A team of doctors seeking to examine Russian opposition politician Aleksei Navalny has been turned away from the prison where he is being treated at an infirmary amid concerns his health is failing badly as he ends the third week of a hunger strike.
Anastasia Vasilyeva, Navalny’s personal doctor and the head of the Alliance of Doctors union, said on April 20 the group of physicians came to the penitentiary and requested to see the Kremlin critic, only to wait several hours without success.
“When we called with a request to examine the patient, we were told to come with passports at 8 in the morning. We have not been allowed in,” Vasilyeva said on Twitter.
The health of President Vladimir Putin’s most vocal critic has rapidly deteriorated in recent days and he could suffer cardiac arrest “any minute,” Vasilyeva and three other physicians, including a cardiologist, said in a letter to Russia’s Federal Penitentiary Service last week as they pleaded for access to Navalny.

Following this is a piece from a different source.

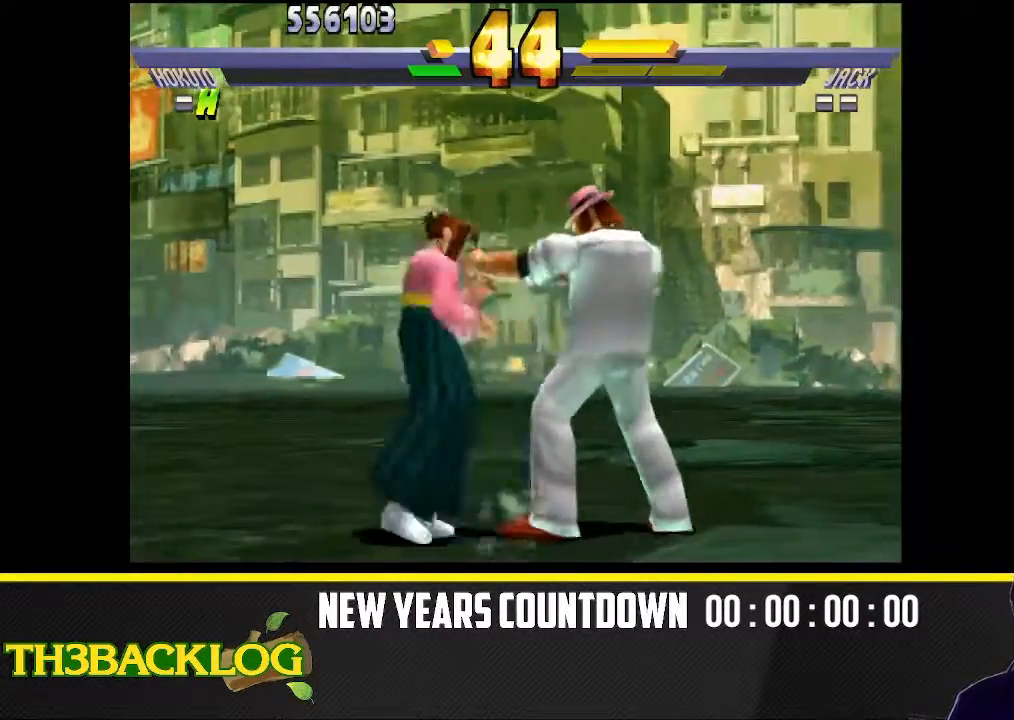
{"buttons": [], "left_stick": "center", "events": [[50, "SQUARE", "down"], [67, "TRIANGLE", "down"], [150, "SQUARE", "up"], [150, "TRIANGLE", "up"], [200, "SQUARE", "down"], [217, "TRIANGLE", "down"], [317, "SQUARE", "up"], [317, "TRIANGLE", "up"], [383, "left_stick", "center"]]}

Navalny was moved from his prison to a hospital in another correctional facility over the weekend, with his condition listed as “satisfactory” by prison authorities, the same designation they gave him days before he launched his hunger strike on March 31 to protest the lack of treatment he was getting over acute back and leg ailments.
Since then, his wife has warned that his weight was down to 76 kilograms, 17 less than when he entered the notorious Correctional Colony No. 2, about 100 kilometers from Moscow.
Navalny’s lawyer, who was allowed to see his client in the penal colony just for several minutes late on April 19, said his client looked “bad.”
Navalny’s case has further isolated Moscow at a time when U.S. President Joe Biden’s administration has announced tougher economic sanctions against the Kremlin and the Czech Republic, a member of NATO and the European Union, has expelled Russian spies, accusing Moscow of playing a role in a deadly 2014 explosion at an ammunition storage depot.
German Chancellor Angela Merkel on April 20 expressed concerns over the health of the jailed opposition politician.
“The German government, together with others, is pressing for him to receive adequate medical treatment,” Merkel told the Parliamentary Assembly of the Council of Europe.
Navalny’s colleagues and supporters have strongly criticized his transfer to the prison hospital, saying that the correctional colony he was moved to is in fact infamous for its brutal treatment of inmates.
His doctors have complained that prison hospitals don’t have the proper staff or adequate facilities to treat his ailments.
Navalny was arrested in January on his arrival from Germany, where he was treated for a poisoning in Siberia in August last year with what was defined by European labs as a nerve agent. He has accused Putin of ordering the poisoning, which the Kremlin has denied.
A Moscow court in February converted a 3 1/2-year suspended sentence on a charge that Navalny and his supporters call politically motivated to real jail time, saying he broke the terms of the original sentence by leaving Russia for Germany for the life-saving treatment he received.
The court reduced the time Navalny must spend in prison to just over 2 1/2 years because of time already served in detention.
Merkel’s statement came as Russian authorities crack down on Navalny’s supporters and members of his teams across Russia ahead of a planned protest to support him on April 21.
Police in the city of Kurgan in Russia’s Urals Federal District on April 20 detained a coordinator of Navalny’s team in the city, Aleksei Shvarts, on a charge of repeatedly violating the law on organizing public events such as the April 21 rallies.
The day before, two members of Navalny’s team in the southern city of Krasnodar, Alipat Sultanbegova and Maryam Dadasheva, were detained for announcing the April 21 rally.
A member of Navalny’s team, Anton Overin, in the Siberian city of Ulan-Ude, disappeared on April 20 after he visited the city administration, where he planned to ask permission to hold a pro-Navalny rally on April 21. His colleagues suspect he was detained by law enforcement.
In the town of Berezniki in the Perm region, police visited local activist Artyom Faizullin on April 20 to question him regarding the pro-Navalny rally scheduled for April 21, but Faizullin refused to answer any questions, citing Article 51 of the constitution. The article says a person cannot be compelled to testify against themselves.